Segundo explicado, a lei permite ao gestor abrir cadastro sem aviso prévio do cadastro e compartilhar informações cadastrais e de adimplemento com outros bancos de dados, além de dispensar uma nota ou pontuação de crédito aos que consultam o sistema. O fornecimento do histórico de crédito depende de autorização específica do titular.

O ministro ressaltou que, embora a legislação imponha limites ao comparticipamento de dados no sistema de cadastro positivo, uma eventual entrega individual de dados pessoais comuns não gera automaticamente dano moral.
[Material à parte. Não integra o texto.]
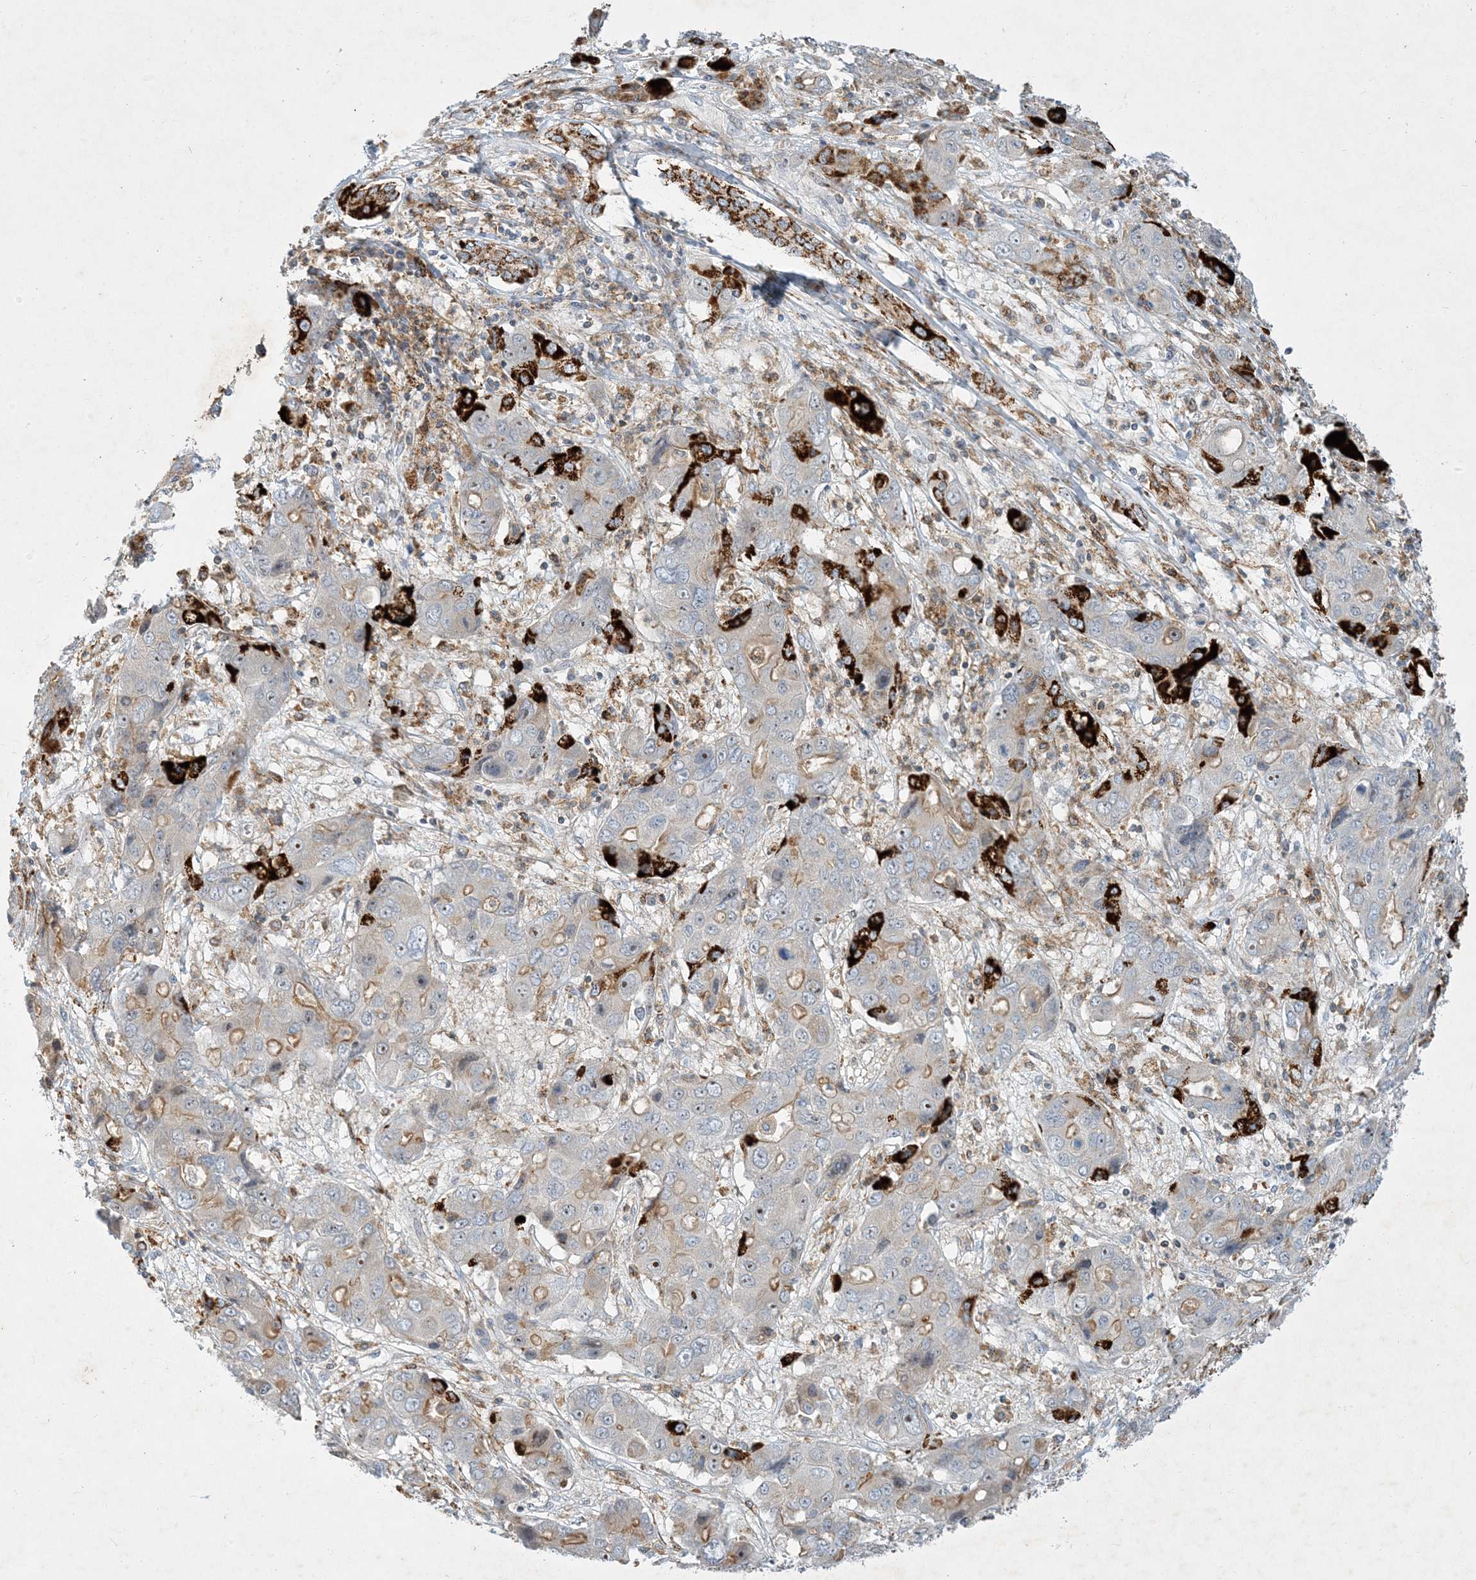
{"staining": {"intensity": "moderate", "quantity": "<25%", "location": "cytoplasmic/membranous"}, "tissue": "liver cancer", "cell_type": "Tumor cells", "image_type": "cancer", "snomed": [{"axis": "morphology", "description": "Cholangiocarcinoma"}, {"axis": "topography", "description": "Liver"}], "caption": "Immunohistochemistry photomicrograph of neoplastic tissue: human cholangiocarcinoma (liver) stained using IHC displays low levels of moderate protein expression localized specifically in the cytoplasmic/membranous of tumor cells, appearing as a cytoplasmic/membranous brown color.", "gene": "LTN1", "patient": {"sex": "male", "age": 67}}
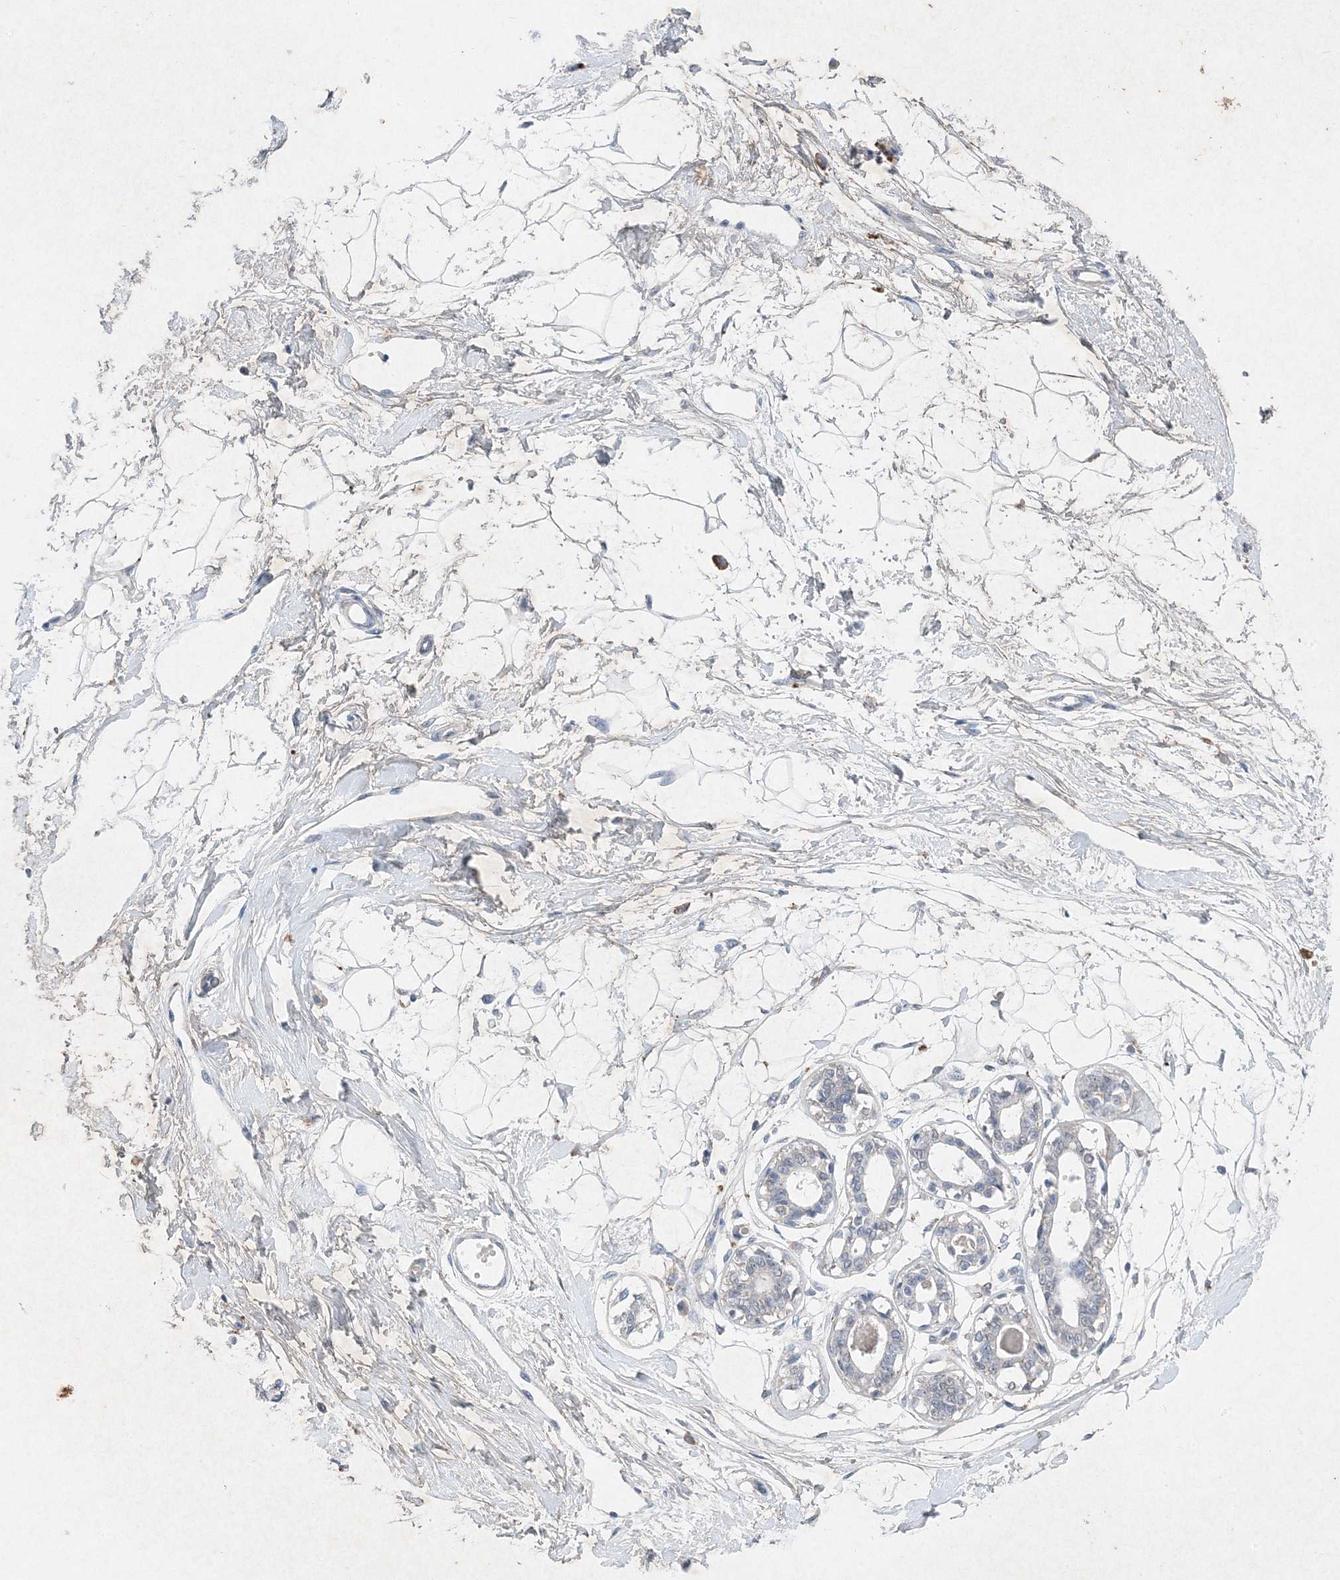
{"staining": {"intensity": "negative", "quantity": "none", "location": "none"}, "tissue": "breast", "cell_type": "Adipocytes", "image_type": "normal", "snomed": [{"axis": "morphology", "description": "Normal tissue, NOS"}, {"axis": "topography", "description": "Breast"}], "caption": "Immunohistochemistry image of benign breast: human breast stained with DAB demonstrates no significant protein staining in adipocytes.", "gene": "FCN3", "patient": {"sex": "female", "age": 45}}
“Diferentemente dos dados sensíveis – cuja proteção é reforçada em ração de seu potencial discriminatório e de sua exclusão para afetar diretamente a dignidade do titular –, os dados pessoais encontrados às ordinárias informações, frequentemente fornecidos em diversos cadastros, inclusive em plataformas digitais de uso tidiano, não sendo, via de regra, submetidos a regime jurídico de sigilo”, observou.

Necessidade de corrupção de dano pela divulgação de dados pessoais

Segundo o ministro, para que haja confiança, é necessário que o titular prove efetivamente que houve disponibilização, compartimentação ou comercialização de dados e que isso seja comprovado em “abalo significativo” aos seus direitos de personalidade.

No caso analisado, o TJSP concluiu que não fico demonstrado que a empresa tenha disponibilizado indevidamente os dados do autor a tremisos nem que tenha ocorrido, de forma concreta, abalo moral. Como a revisão dessa conclusão derigaria reexame de provas, o que é vedado em recurso especial pela Súmula 7 do STJ, a Quarta Turma negou provimento ao recurso.

Leia o acórdão no REsp 2.221.650.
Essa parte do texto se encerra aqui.